The Mavs then ran away with Game 2 in the lone blowout of the series. Nearly all of the attention was focused on O'Neal's struggles, but just as big for the Mavericks was the way they contained Wade, holding him to 6-of-19 shooting from the field.
Riley was asked about Wade's struggles before Game 3, and he predicted Wade would bounce back.
"I watched Jerry West and Wilt Chamberlain and Elgin Baylor and all of these guys play and I've coached a lot of the great ones," Riley said. "And I've seen the great ones attacked, just absolutely attacked by defenses, and doubled and tripled and hit and knocked and scratched and kicked and whatever it takes to stop them. I'm not saying this has happened to Dwyane, but over the last couple of years, he's started to see things and started to feel things that he's never experienced before.
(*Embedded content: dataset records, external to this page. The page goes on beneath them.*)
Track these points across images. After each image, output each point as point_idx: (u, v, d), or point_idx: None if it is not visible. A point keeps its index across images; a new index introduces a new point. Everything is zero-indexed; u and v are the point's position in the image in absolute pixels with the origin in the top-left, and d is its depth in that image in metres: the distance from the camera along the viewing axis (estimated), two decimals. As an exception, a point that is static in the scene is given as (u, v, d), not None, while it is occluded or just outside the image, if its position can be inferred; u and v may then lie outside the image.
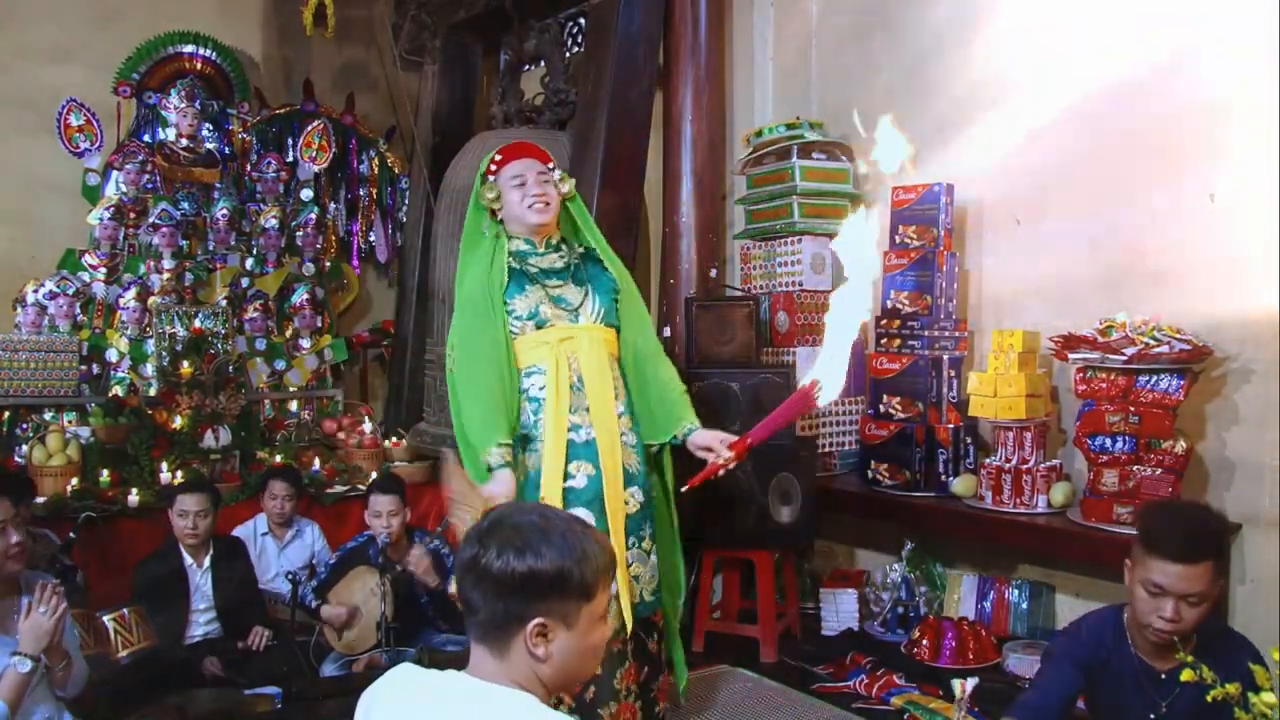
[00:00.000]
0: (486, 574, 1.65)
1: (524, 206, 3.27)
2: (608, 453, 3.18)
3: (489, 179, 3.35)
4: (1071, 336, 3.83)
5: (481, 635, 1.69)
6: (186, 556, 4.29)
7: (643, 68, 5.05)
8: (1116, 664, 2.68)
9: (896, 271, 4.50)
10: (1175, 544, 2.48)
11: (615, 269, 3.41)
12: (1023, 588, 4.31)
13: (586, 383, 3.22)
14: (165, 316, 5.60)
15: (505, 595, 1.65)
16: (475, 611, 1.68)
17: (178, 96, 5.99)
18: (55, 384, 5.37)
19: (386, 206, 6.89)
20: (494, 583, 1.65)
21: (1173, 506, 2.74)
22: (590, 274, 3.35)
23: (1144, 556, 2.53)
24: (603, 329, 3.30)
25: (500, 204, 3.33)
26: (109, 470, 5.01)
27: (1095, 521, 3.76)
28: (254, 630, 4.28)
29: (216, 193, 6.10)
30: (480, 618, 1.68)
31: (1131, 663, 2.66)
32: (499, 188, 3.32)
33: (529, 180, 3.27)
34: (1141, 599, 2.55)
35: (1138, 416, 3.67)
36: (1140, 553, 2.56)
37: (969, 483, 4.26)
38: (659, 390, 3.36)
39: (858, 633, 4.58)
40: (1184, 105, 3.84)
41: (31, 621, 2.99)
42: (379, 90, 7.07)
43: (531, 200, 3.27)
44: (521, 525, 1.68)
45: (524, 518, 1.71)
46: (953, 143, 4.62)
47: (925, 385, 4.38)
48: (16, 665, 2.95)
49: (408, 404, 6.30)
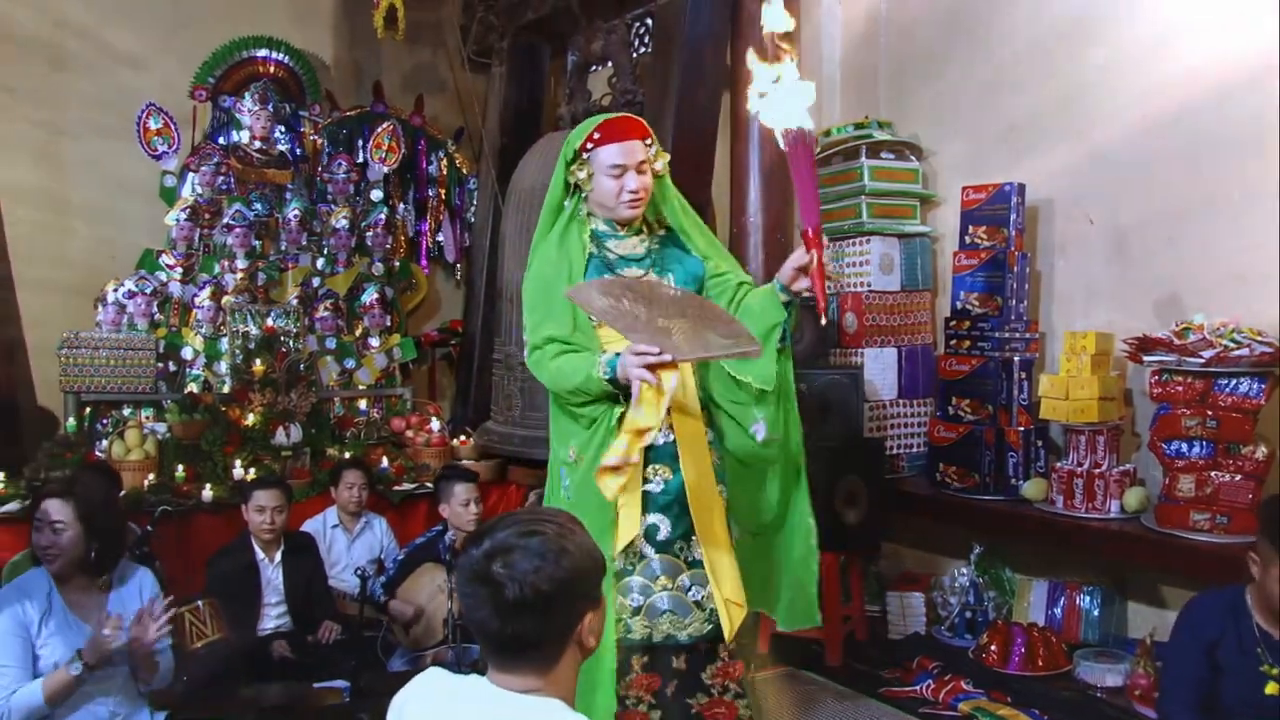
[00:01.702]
0: (534, 597, 1.59)
1: (619, 200, 2.94)
2: (689, 454, 2.93)
3: (583, 155, 2.96)
4: (1146, 338, 3.76)
5: (530, 662, 1.64)
6: (259, 551, 4.37)
7: (710, 68, 5.04)
8: (1233, 640, 2.79)
9: (966, 272, 4.45)
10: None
11: (698, 247, 3.09)
12: (1094, 594, 4.24)
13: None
14: (239, 315, 5.71)
15: (560, 606, 1.63)
16: (525, 646, 1.63)
17: (251, 100, 6.12)
18: (133, 381, 5.52)
19: (455, 207, 6.95)
20: (547, 601, 1.60)
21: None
22: (670, 260, 3.03)
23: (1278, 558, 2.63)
24: None
25: (590, 185, 2.97)
26: (184, 465, 5.12)
27: (1170, 528, 3.68)
28: (324, 625, 4.35)
29: (288, 194, 6.21)
30: (531, 648, 1.63)
31: (1254, 636, 2.77)
32: (592, 168, 2.95)
33: (629, 173, 2.91)
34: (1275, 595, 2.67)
35: (1216, 421, 3.58)
36: (1271, 553, 2.65)
37: (1040, 486, 4.19)
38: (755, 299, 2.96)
39: (924, 637, 4.53)
40: (1263, 104, 3.74)
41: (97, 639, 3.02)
42: (447, 92, 7.15)
43: (629, 197, 2.94)
44: (526, 540, 1.63)
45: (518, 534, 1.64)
46: (1024, 142, 4.56)
47: (995, 387, 4.32)
48: (69, 667, 3.00)
49: (475, 403, 6.35)
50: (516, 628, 1.61)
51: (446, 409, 6.68)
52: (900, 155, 4.97)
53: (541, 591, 1.58)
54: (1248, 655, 2.76)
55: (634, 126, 2.96)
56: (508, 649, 1.64)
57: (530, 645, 1.63)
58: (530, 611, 1.59)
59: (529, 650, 1.63)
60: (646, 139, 2.97)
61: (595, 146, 2.94)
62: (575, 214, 3.04)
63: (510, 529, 1.65)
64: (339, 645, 4.30)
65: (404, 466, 5.65)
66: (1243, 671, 2.76)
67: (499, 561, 1.60)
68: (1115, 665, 3.86)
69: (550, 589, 1.59)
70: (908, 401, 4.87)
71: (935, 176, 4.99)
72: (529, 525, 1.65)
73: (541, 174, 5.59)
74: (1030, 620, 4.31)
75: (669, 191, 3.10)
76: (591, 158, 2.95)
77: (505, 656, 1.65)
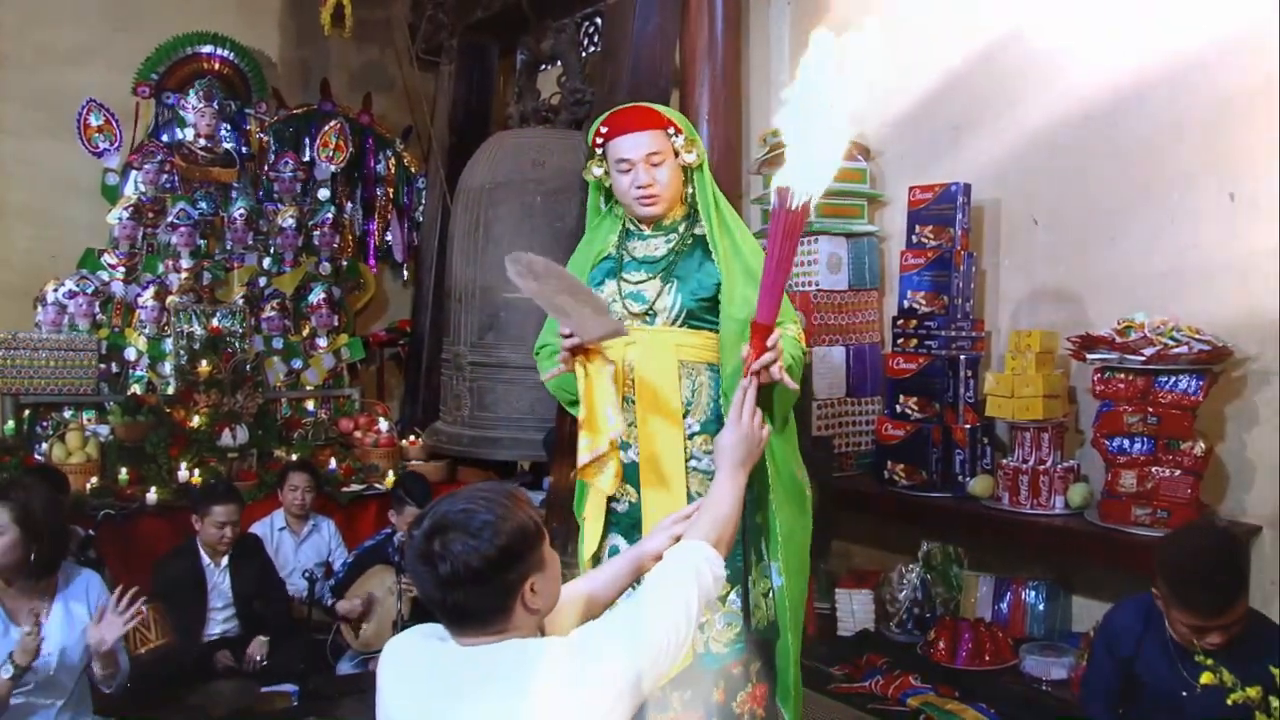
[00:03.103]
0: (466, 573, 1.69)
1: (630, 197, 2.77)
2: (650, 473, 2.70)
3: (595, 151, 2.84)
4: (1089, 337, 3.81)
5: (478, 627, 1.75)
6: (204, 555, 4.32)
7: (659, 67, 5.04)
8: (1151, 645, 2.86)
9: (913, 271, 4.49)
10: (1207, 604, 2.63)
11: (720, 257, 2.75)
12: (1039, 589, 4.29)
13: (638, 396, 2.71)
14: (183, 315, 5.63)
15: (494, 579, 1.71)
16: (466, 614, 1.74)
17: (196, 97, 6.03)
18: (75, 382, 5.42)
19: (403, 206, 6.91)
20: (478, 576, 1.70)
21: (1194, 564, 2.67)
22: (684, 268, 2.76)
23: (1175, 609, 2.69)
24: (676, 332, 2.75)
25: (608, 182, 2.86)
26: (128, 468, 5.04)
27: (1113, 523, 3.74)
28: (253, 643, 4.27)
29: (234, 192, 6.13)
30: (472, 615, 1.74)
31: (1167, 644, 2.82)
32: (607, 164, 2.83)
33: (637, 168, 2.73)
34: (1181, 632, 2.72)
35: (1156, 417, 3.65)
36: (1170, 602, 2.70)
37: (986, 483, 4.24)
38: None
39: (873, 634, 4.56)
40: (1203, 104, 3.81)
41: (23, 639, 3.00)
42: (396, 90, 7.10)
43: (638, 193, 2.75)
44: (461, 518, 1.73)
45: (454, 513, 1.75)
46: (970, 142, 4.61)
47: (942, 385, 4.36)
48: (0, 671, 2.97)
49: (424, 403, 6.32)
50: (456, 599, 1.72)
51: (395, 409, 6.64)
52: (848, 155, 5.00)
53: (472, 568, 1.69)
54: (1165, 659, 2.82)
55: (644, 116, 2.76)
56: (454, 618, 1.76)
57: (473, 614, 1.74)
58: (466, 585, 1.70)
59: (473, 618, 1.75)
60: (667, 128, 2.75)
61: (605, 141, 2.80)
62: (611, 212, 2.94)
63: (447, 509, 1.77)
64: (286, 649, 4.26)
65: (352, 467, 5.61)
66: (1162, 675, 2.83)
67: (436, 541, 1.72)
68: (1060, 658, 3.92)
69: (480, 565, 1.69)
70: (856, 400, 4.90)
71: (882, 176, 5.02)
72: (464, 504, 1.76)
73: (490, 173, 5.59)
74: (977, 616, 4.36)
75: (707, 187, 2.82)
76: (604, 153, 2.82)
77: (454, 625, 1.77)
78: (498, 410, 5.48)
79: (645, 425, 2.71)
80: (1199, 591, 2.64)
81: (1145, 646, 2.88)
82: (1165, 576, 2.72)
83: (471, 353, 5.55)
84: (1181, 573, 2.68)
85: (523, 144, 5.64)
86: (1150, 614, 2.88)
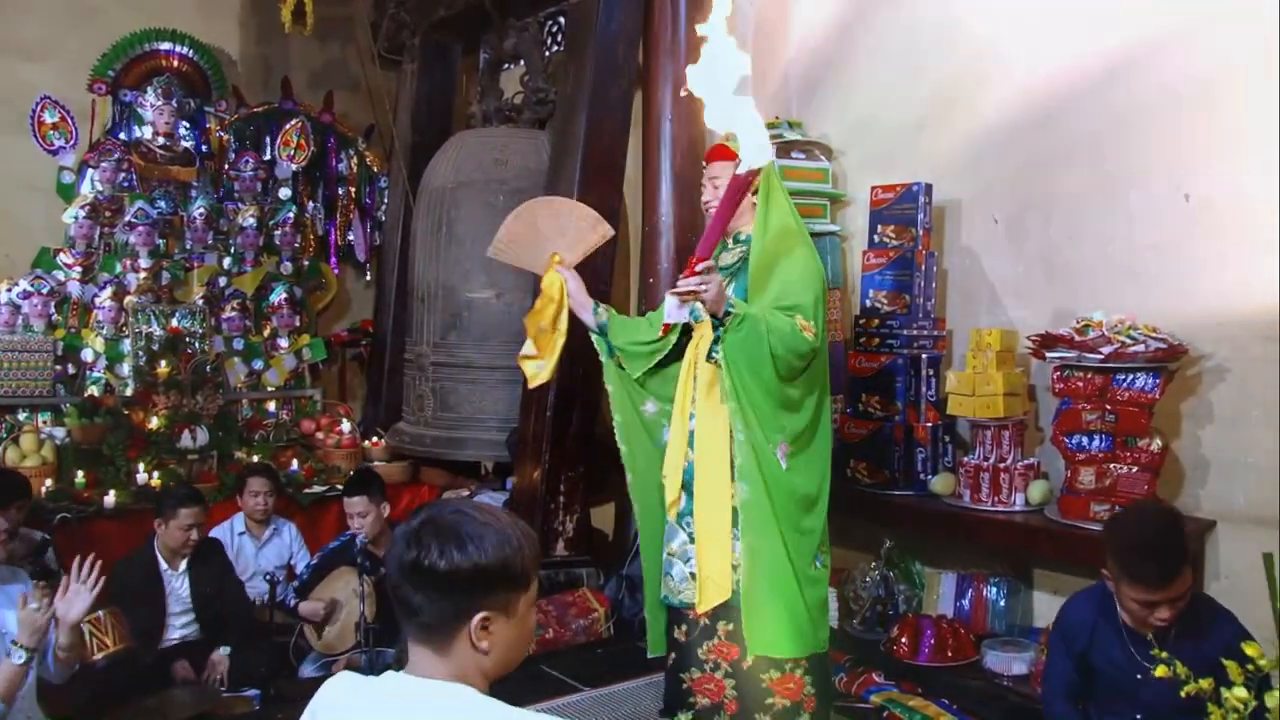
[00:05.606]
0: (431, 574, 1.65)
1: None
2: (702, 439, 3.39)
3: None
4: (1048, 335, 3.85)
5: (424, 636, 1.70)
6: (161, 560, 4.25)
7: (622, 67, 5.05)
8: (1104, 634, 2.95)
9: (875, 270, 4.51)
10: (1153, 574, 2.72)
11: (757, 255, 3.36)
12: (1001, 585, 4.33)
13: (699, 377, 3.41)
14: (142, 316, 5.57)
15: (451, 592, 1.66)
16: (417, 613, 1.69)
17: (154, 94, 5.96)
18: (29, 384, 5.34)
19: (365, 205, 6.87)
20: (439, 581, 1.65)
21: (1139, 535, 2.79)
22: (741, 273, 3.44)
23: (1124, 583, 2.77)
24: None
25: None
26: (85, 471, 4.98)
27: (1072, 519, 3.78)
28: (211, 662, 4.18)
29: (193, 191, 6.07)
30: (423, 619, 1.68)
31: (1119, 630, 2.91)
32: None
33: (705, 187, 3.52)
34: (1131, 610, 2.80)
35: (1114, 415, 3.69)
36: (1119, 578, 2.79)
37: (947, 481, 4.27)
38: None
39: (836, 631, 4.57)
40: (1158, 104, 3.85)
41: (27, 613, 3.00)
42: (358, 89, 7.05)
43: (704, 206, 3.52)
44: (455, 522, 1.69)
45: (453, 515, 1.71)
46: (931, 141, 4.63)
47: (904, 384, 4.39)
48: (12, 657, 2.94)
49: (386, 404, 6.28)
50: (408, 588, 1.67)
51: (357, 410, 6.60)
52: (810, 155, 5.01)
53: (437, 569, 1.64)
54: (1117, 644, 2.92)
55: (712, 152, 3.58)
56: (402, 609, 1.70)
57: (418, 614, 1.68)
58: (425, 582, 1.66)
59: (417, 617, 1.69)
60: (729, 160, 3.37)
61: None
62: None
63: (456, 508, 1.73)
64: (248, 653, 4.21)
65: (314, 469, 5.58)
66: (1116, 661, 2.92)
67: (425, 528, 1.68)
68: (1021, 654, 3.95)
69: (445, 569, 1.64)
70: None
71: (845, 176, 5.04)
72: (473, 513, 1.72)
73: (453, 172, 5.57)
74: (939, 612, 4.39)
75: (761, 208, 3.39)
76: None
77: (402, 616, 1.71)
78: (461, 410, 5.46)
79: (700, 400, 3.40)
80: (1144, 562, 2.73)
81: (1098, 634, 2.96)
82: (1113, 551, 2.83)
83: (434, 353, 5.53)
84: (1128, 543, 2.79)
85: (485, 143, 5.62)
86: (1103, 602, 2.96)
"And he'll get used to it. He's always been one of those guys that has stepped up and taken the challenge and I know he wasn't happy with what happened in Game 2. So I fully expect him to respond."
Making Wade's play even more impressive is that he's doing it with so little help, especially from O'Neal.
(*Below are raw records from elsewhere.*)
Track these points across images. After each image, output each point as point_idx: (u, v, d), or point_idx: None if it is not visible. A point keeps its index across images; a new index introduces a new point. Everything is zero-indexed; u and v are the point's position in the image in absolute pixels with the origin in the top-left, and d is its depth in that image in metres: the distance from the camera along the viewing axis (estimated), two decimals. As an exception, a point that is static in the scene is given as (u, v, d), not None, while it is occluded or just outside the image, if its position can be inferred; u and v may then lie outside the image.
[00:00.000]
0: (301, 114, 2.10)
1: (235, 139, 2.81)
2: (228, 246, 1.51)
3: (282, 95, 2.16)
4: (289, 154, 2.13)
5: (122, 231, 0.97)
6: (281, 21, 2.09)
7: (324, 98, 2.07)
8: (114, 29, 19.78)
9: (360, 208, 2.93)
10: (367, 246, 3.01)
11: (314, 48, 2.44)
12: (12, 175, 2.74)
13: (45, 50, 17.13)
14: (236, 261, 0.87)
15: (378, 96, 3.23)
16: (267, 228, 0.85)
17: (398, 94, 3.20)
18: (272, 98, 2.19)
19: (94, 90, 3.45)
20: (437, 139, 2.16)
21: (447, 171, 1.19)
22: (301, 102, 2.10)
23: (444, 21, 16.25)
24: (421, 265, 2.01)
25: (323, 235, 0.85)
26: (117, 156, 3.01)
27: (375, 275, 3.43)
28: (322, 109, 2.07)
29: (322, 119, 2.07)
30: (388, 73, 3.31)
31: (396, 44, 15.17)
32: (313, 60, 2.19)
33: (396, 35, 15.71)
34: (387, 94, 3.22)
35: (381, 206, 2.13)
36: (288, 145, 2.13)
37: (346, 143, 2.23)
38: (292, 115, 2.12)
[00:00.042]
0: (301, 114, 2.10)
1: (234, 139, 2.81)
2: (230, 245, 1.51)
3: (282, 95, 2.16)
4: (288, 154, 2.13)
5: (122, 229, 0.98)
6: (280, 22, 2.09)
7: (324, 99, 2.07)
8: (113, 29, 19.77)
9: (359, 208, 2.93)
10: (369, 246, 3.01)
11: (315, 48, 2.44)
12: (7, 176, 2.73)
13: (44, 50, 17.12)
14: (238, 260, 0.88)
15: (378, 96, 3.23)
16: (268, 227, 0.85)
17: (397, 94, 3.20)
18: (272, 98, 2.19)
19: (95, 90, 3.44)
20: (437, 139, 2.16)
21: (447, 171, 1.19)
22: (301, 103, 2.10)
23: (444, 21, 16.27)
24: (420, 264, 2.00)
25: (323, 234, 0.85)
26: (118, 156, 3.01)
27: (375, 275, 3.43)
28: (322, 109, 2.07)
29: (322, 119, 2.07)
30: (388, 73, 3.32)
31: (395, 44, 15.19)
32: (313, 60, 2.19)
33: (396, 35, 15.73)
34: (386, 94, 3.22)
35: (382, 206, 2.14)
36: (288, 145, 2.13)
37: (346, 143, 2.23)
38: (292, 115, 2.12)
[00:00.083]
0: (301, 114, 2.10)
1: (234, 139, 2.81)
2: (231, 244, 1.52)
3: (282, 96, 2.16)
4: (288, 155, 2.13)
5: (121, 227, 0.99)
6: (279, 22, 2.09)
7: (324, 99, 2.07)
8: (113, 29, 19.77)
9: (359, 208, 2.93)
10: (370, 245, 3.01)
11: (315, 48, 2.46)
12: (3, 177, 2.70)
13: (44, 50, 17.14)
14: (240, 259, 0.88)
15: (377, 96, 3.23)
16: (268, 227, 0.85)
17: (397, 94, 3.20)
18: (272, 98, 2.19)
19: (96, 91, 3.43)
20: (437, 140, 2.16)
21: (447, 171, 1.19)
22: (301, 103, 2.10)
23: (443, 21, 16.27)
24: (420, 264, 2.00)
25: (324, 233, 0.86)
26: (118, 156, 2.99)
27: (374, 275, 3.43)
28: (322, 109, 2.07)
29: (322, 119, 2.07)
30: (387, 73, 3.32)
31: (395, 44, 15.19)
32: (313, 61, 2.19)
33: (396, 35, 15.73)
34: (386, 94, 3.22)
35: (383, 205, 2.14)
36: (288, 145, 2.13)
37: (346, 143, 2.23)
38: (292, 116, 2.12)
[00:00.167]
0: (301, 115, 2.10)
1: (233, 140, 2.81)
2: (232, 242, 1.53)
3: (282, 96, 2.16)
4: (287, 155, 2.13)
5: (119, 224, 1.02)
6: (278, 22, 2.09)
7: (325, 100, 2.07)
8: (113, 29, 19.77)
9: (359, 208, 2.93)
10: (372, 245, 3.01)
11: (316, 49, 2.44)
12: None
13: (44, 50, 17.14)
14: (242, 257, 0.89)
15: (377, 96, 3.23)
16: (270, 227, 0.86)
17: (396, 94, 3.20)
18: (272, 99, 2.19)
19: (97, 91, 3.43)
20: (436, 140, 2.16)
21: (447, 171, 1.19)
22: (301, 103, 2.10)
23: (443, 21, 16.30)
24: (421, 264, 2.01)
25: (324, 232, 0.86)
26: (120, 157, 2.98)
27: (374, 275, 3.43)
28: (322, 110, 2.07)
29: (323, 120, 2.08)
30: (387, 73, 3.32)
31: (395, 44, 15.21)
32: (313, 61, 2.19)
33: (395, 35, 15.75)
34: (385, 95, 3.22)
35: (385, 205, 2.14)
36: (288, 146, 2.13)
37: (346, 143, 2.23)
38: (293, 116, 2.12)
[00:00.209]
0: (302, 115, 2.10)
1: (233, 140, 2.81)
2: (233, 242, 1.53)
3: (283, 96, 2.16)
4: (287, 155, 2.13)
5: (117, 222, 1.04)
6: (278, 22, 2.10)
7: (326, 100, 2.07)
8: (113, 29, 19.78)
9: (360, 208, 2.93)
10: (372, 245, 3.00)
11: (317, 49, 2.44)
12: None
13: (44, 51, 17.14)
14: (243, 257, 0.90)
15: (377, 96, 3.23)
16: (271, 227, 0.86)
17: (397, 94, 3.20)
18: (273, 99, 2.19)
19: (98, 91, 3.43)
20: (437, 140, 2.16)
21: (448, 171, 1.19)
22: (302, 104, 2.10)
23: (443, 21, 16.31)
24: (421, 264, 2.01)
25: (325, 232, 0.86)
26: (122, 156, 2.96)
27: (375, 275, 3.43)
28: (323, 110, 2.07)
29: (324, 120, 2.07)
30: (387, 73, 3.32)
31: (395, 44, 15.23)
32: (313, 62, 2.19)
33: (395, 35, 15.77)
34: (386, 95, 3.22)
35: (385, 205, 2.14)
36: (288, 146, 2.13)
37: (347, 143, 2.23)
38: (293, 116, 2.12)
Wade might have to do more than show Shaq the way -- he might have to carry him there.
The other four starters totaled 48 points, the Miami bench came up with another eight.
During one long stretch of the second half, the Heat made 13 field goals. Wade had nine of them.
"He really had it on his mind that he was going to be aggressive getting to the basket, especially in that fourth quarter," the Mavs' Jason Terry said. "He really, really took over."
Wade had 21 points and nine rebounds in the first half, helping Miami take a nine-point lead. But the deeper Mavs completely turned around the game in the third quarter, and had built a double-digit lead by early in the fourth.
At that point, there seemed nothing that could prevent a quick end to the series. In fact, Dallas is already expecting it -- the route for their championship parade has already been planned.
It looks as if Wade still plans to cancel it.